- _TASK TO CARRY OUT_
Take each line of the listing that has the string "file" and report it.

====

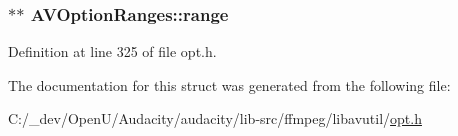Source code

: \subsubsection[{\texorpdfstring{range}{range}}]{$\ast$$\ast$ A\+V\+Option\+Ranges\+::range}\hypertarget{struct_a_v_option_ranges_a6e081daa7e707607e63165909b0995ce}{}\label{struct_a_v_option_ranges_a6e081daa7e707607e63165909b0995ce}


Definition at line 325 of file opt.\+h.



The documentation for this struct was generated from the following file\+:\begin{DoxyCompactItemize}
\item 
C\+:/\+\_\+dev/\+Open\+U/\+Audacity/audacity/lib-\/src/ffmpeg/libavutil/\hyperlink{opt_8h}{opt.\+h}\end{DoxyCompactItemize}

====

- _EXERCISE RESULT_
Definition at line 325 of file opt.\+h.
The documentation for this struct was generated from the following file\+:\begin{DoxyCompactItemize}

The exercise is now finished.